There are some things that make a résumé look unprofessional, outdated or distracting to hiring managers, who have only moments to scan the document. Make sure hiring managers see only information that strengthens, rather than weakens, your candidacy. Here are 10 things you should always leave off your résumé:
Résumé objectives never help and often hurt. Not only do they feel antiquated, but they’re all about what you want, rather than what this stage of the hiring process is all about — what the employer wants. Your résumé should be about showing your experience, skills and accomplishments. If you want to talk about how this particular position is the perfect next step in your career, use the cover letter for that.
Short-term jobs raise red flags for hiring managers. They’ll wonder if you were fired, couldn’t do the work or had trouble getting along with co-workers. Plus, it’s unlikely that a few months on a job will show any real accomplishments or advancement. One exception to this rule is if the job was short because it was designed that way, such as contract or political campaign work. Those won’t raise the sorts of questions above, because you’ll have an explanation that doesn’t reflect on you poorly.
A functional format
Many employers hate functional résumés, which list skills and abilities without including a chronological job history. These types of résumés easily mask limited work experience or significant work gaps and make it difficult to understand a candidate’s career progression. For most hiring managers, functional résumés are an immediate red flag that you might be hiding something.

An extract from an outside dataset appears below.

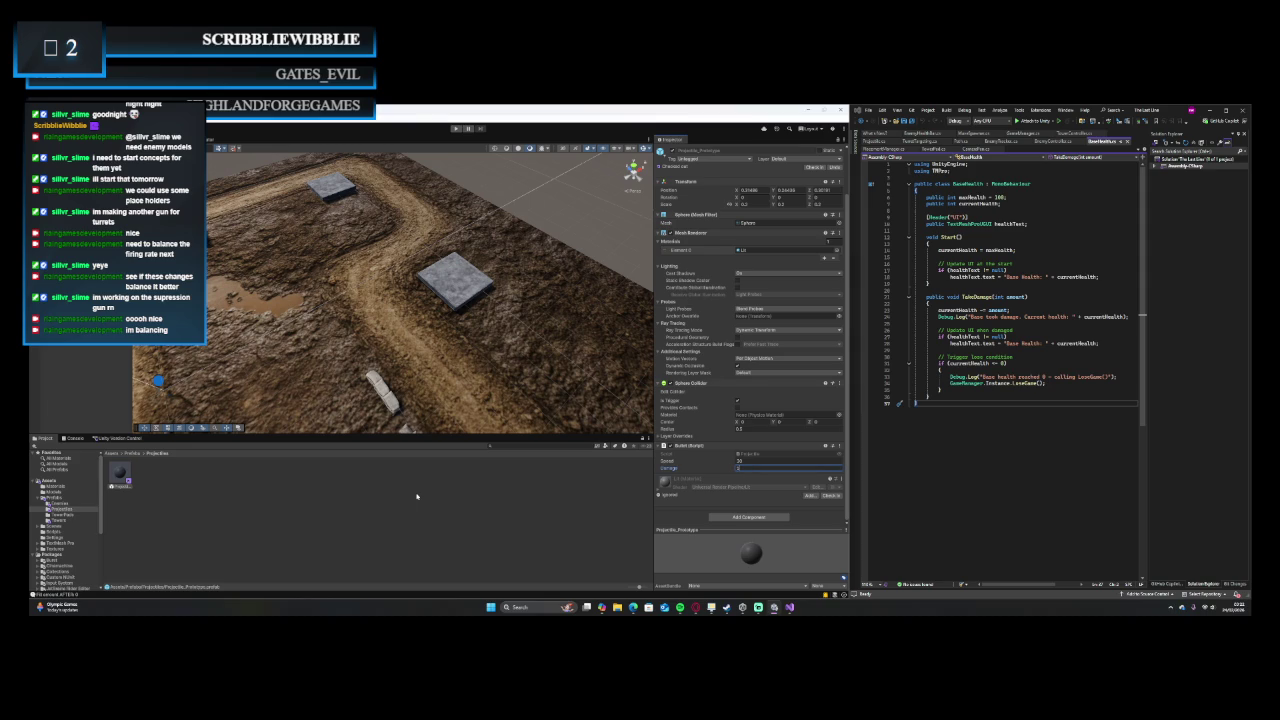
Step: Open the Enemy prefab's Enemy Controller settings, then start a play test of the changes
{"action": "left_click", "coordinate": [60, 503]}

Unless you’re applying for a job as a model or actor, photos of yourself have no place on your résumé. Your appearance has nothing to do with your ability to do the job, so including a photo comes across as naive and unprofessional.
A fancy design
Here’s what most hiring managers think upon seeing a résumé with an unusual design or gaudy color scheme: Does this candidate think his or her skills and achievements won’t speak for themselves? Does this person not understand what employers are looking for? Does he or she put an inappropriate emphasis on appearances over substance? (The obvious exception to this rule is if you’re applying for design jobs.)
Your résumé is for experience and accomplishments only. It’s not the place for subjective traits, such as “great leadership skills” or “creative innovator.” Smart employers ignore anything subjective that applicants write about themselves, because so many people’s self-assessments are wildly inaccurate. Your résumé should stick to objective facts.
Any mention of high school
If you’re more than a few years past your high school graduation date, employers don’t care which high school you attended or how much you accomplished while you were there. Keep any mention of high school off your résumé.
If you’re in your 20s, your résumé should only be one page; there’s not enough experience to justify a second one. If you’re older, two pages are fine, but you go over that limit at your own peril. Hiring managers may initially spend only 20 or 30 seconds on your application, so extra pages are either ignored or they dilute the impact of the others. Your résumé should be for highlights, not extensive detail.
Résumés don’t typically include a salary history, so candidates who include it come across as naive. And by sharing that information unbidden, you’ll compromise your negotiating power later.
Any mention of references
Yes, that includes “references are available upon request.” You don’t need to say you’ll provide references if asked, because that goes without saying. You’re not causing any harm by including that somewhat-dated statement, but it takes up space you could use for something else.